- [To be done]: Copy every one of the lines below word for word, leaving out the pictures.

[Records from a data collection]
===============
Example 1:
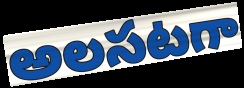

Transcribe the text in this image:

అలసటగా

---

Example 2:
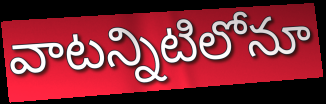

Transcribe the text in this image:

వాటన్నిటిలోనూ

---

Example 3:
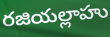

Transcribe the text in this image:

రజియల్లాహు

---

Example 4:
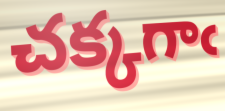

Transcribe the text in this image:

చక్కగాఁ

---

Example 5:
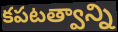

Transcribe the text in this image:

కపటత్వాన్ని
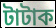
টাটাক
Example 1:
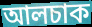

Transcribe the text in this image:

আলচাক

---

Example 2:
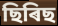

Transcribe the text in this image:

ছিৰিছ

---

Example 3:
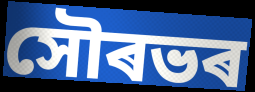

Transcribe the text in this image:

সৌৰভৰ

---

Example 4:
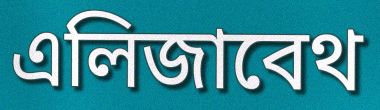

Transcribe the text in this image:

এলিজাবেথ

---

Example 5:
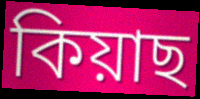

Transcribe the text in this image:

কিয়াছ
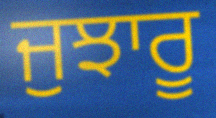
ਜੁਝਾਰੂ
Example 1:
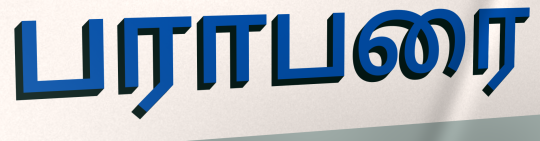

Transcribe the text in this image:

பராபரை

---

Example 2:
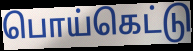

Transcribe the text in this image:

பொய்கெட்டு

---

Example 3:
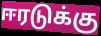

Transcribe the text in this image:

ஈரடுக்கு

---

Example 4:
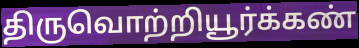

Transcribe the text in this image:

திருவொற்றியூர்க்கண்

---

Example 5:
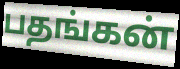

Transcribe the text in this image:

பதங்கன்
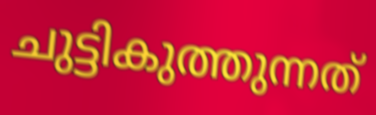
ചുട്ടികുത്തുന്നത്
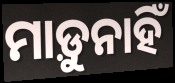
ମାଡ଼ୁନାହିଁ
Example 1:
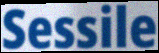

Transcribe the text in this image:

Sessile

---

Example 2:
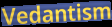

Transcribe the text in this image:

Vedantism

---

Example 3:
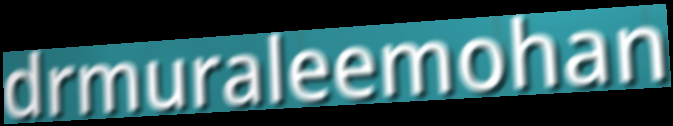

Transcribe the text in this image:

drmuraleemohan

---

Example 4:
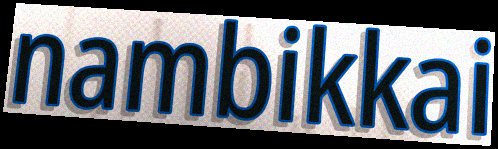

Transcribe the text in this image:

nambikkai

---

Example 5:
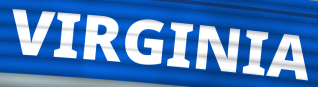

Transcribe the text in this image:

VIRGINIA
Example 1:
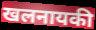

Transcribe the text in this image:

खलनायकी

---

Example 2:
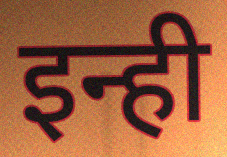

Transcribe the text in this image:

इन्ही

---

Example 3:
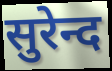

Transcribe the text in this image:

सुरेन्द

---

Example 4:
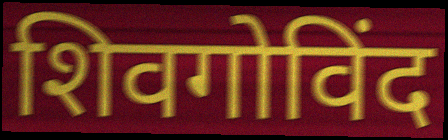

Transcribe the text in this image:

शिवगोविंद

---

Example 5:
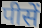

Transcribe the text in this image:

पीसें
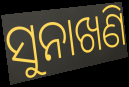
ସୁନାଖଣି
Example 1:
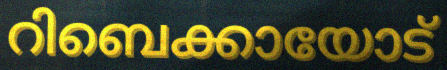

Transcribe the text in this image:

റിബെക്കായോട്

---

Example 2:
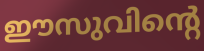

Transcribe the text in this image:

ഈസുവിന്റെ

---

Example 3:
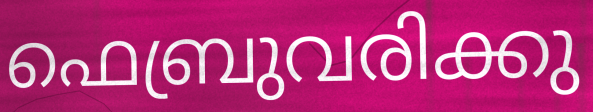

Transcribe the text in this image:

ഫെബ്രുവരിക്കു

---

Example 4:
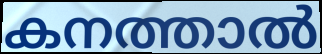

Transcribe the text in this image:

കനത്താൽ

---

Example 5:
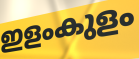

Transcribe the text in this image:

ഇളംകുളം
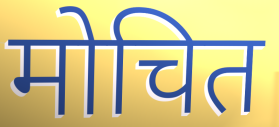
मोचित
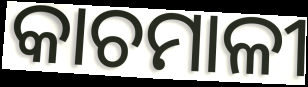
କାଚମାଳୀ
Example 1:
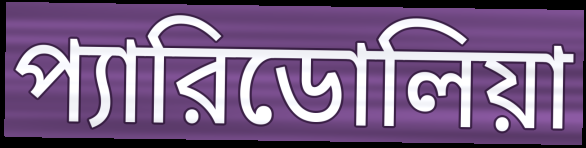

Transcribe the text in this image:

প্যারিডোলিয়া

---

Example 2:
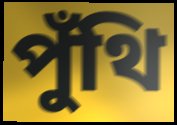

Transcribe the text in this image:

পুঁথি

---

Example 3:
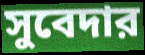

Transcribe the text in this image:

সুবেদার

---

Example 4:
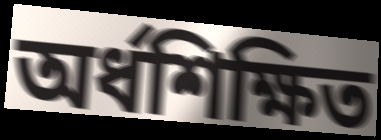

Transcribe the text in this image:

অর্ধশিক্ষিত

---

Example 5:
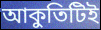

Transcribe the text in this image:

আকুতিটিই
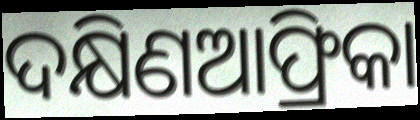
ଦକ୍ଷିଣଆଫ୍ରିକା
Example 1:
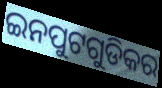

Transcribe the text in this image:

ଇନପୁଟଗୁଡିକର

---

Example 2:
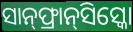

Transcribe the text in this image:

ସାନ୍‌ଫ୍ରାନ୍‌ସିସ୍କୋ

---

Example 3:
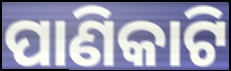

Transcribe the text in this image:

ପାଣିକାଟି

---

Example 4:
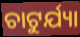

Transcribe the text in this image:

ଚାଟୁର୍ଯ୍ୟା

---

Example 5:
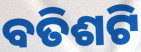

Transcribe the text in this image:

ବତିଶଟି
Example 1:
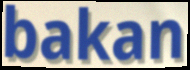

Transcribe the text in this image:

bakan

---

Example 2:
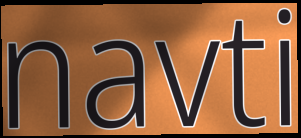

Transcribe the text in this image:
===============
- [Response for this exercise]:
Example 1:

Transcribe the text in this image:

అలసటగా

---

Example 2:

Transcribe the text in this image:

వాటన్నిటిలోనూ

---

Example 3:

Transcribe the text in this image:

రజియల్లాహు

---

Example 4:

Transcribe the text in this image:

చక్కగాఁ

---

Example 5:

Transcribe the text in this image:

కపటత్వాన్ని
টাটাক
Example 1:

Transcribe the text in this image:

আলচাক

---

Example 2:

Transcribe the text in this image:

ছিৰিছ

---

Example 3:

Transcribe the text in this image:

সৌৰভৰ

---

Example 4:

Transcribe the text in this image:

এলিজাবেথ

---

Example 5:

Transcribe the text in this image:

কিয়াছ
ਜੁਝਾਰੂ
Example 1:

Transcribe the text in this image:

பராபரை

---

Example 2:

Transcribe the text in this image:

பொய்கெட்டு

---

Example 3:

Transcribe the text in this image:

ஈரடுக்கு

---

Example 4:

Transcribe the text in this image:

திருவொற்றியூர்க்கண்

---

Example 5:

Transcribe the text in this image:

பதங்கன்
ചുട്ടികുത്തുന്നത്
ମାଡ଼ୁନାହିଁ
Example 1:

Transcribe the text in this image:

Sessile

---

Example 2:

Transcribe the text in this image:

Vedantism

---

Example 3:

Transcribe the text in this image:

drmuraleemohan

---

Example 4:

Transcribe the text in this image:

nambikkai

---

Example 5:

Transcribe the text in this image:

VIRGINIA
Example 1:

Transcribe the text in this image:

खलनायकी

---

Example 2:

Transcribe the text in this image:

इन्ही

---

Example 3:

Transcribe the text in this image:

सुरेन्द

---

Example 4:

Transcribe the text in this image:

शिवगोविंद

---

Example 5:

Transcribe the text in this image:

पीसें
ସୁନାଖଣି
Example 1:

Transcribe the text in this image:

റിബെക്കായോട്

---

Example 2:

Transcribe the text in this image:

ഈസുവിന്റെ

---

Example 3:

Transcribe the text in this image:

ഫെബ്രുവരിക്കു

---

Example 4:

Transcribe the text in this image:

കനത്താൽ

---

Example 5:

Transcribe the text in this image:

ഇളംകുളം
मोचित
କାଚମାଳୀ
Example 1:

Transcribe the text in this image:

প্যারিডোলিয়া

---

Example 2:

Transcribe the text in this image:

পুঁথি

---

Example 3:

Transcribe the text in this image:

সুবেদার

---

Example 4:

Transcribe the text in this image:

অর্ধশিক্ষিত

---

Example 5:

Transcribe the text in this image:

আকুতিটিই
ଦକ୍ଷିଣଆଫ୍ରିକା
Example 1:

Transcribe the text in this image:

ଇନପୁଟଗୁଡିକର

---

Example 2:

Transcribe the text in this image:

ସାନ୍‌ଫ୍ରାନ୍‌ସିସ୍କୋ

---

Example 3:

Transcribe the text in this image:

ପାଣିକାଟି

---

Example 4:

Transcribe the text in this image:

ଚାଟୁର୍ଯ୍ୟା

---

Example 5:

Transcribe the text in this image:

ବତିଶଟି
Example 1:

Transcribe the text in this image:

bakan

---

Example 2:

Transcribe the text in this image:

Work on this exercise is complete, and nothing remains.